10. Captain Jones led the first exploratory expedition ashore
Mayflower carried two large ship’s boats, called shallops on its manifest, which were propelled by sail and oar. Each could carry up to three dozen men, with some equipment and supplies, in as much comfort as an open boat could offer given the weather conditions. With his own supplies dwindling, Jones’ wanted to find a suitable place for a settlement as soon as possible. For about a week the weather prevented a boat from going ashore. On December 7, it moderated sufficiently that the Captain led a party of 34 men, ten of them sailors to handle the boat, to explore the area. The weather worsened as the party reconnoitered, and they were forced to spend the night ashore, exposed to sleet and freezing temperatures.
Cold, wet, and hungry, the expedition, according to William Bradford, led to the first illnesses which ravaged the company that winter. “Some of our people that dead took the original of their death here”, he wrote. Winter was only beginning.

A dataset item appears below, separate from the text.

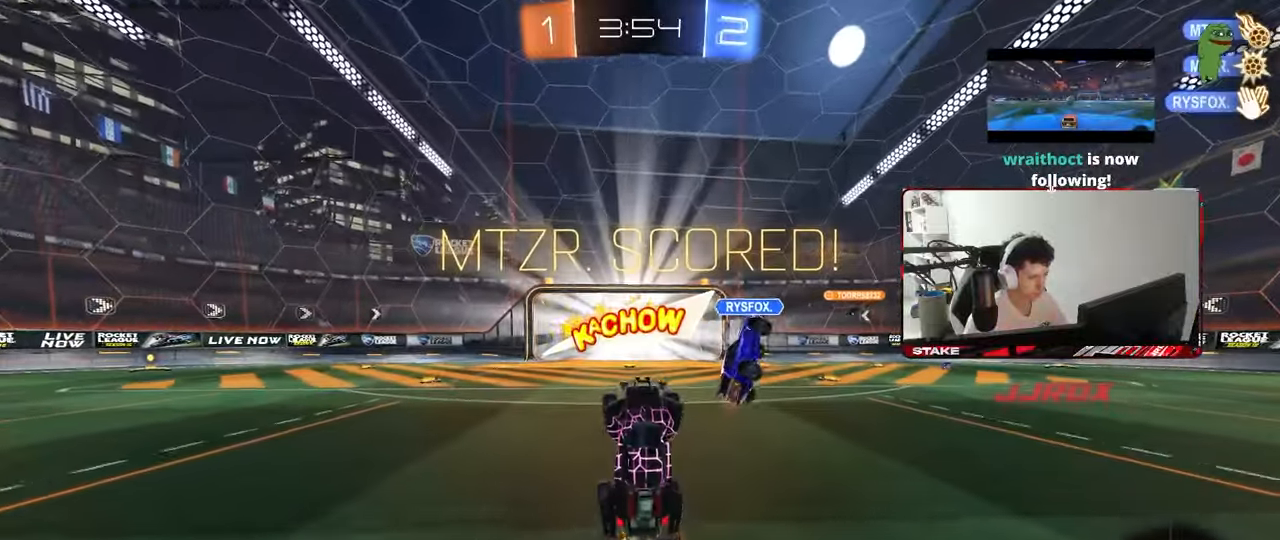
{"keys": ["w"], "mouse": [], "mouse_move": "still", "events": [[33, "w", "down"], [83, "d", "down"], [217, "d", "up"], [217, "w", "up"], [417, "w", "down"]]}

The explorers found little in the way of food, other than stumbling on a cache of corn and seed buried by the Indians. In one of the first events marking the relationship between European settlers and Indians, the Pilgrims took “in all…about ten bushels”, setting it aside as seed for planting in the Spring. To survive the first winter, residence in the Mayflower offered the only hope. Almost immediately disease and hunger ravaged the Pilgrims and the crew of the ship. Captain Jones decided, reluctantly, to keep his ship at anchor until the weather abated.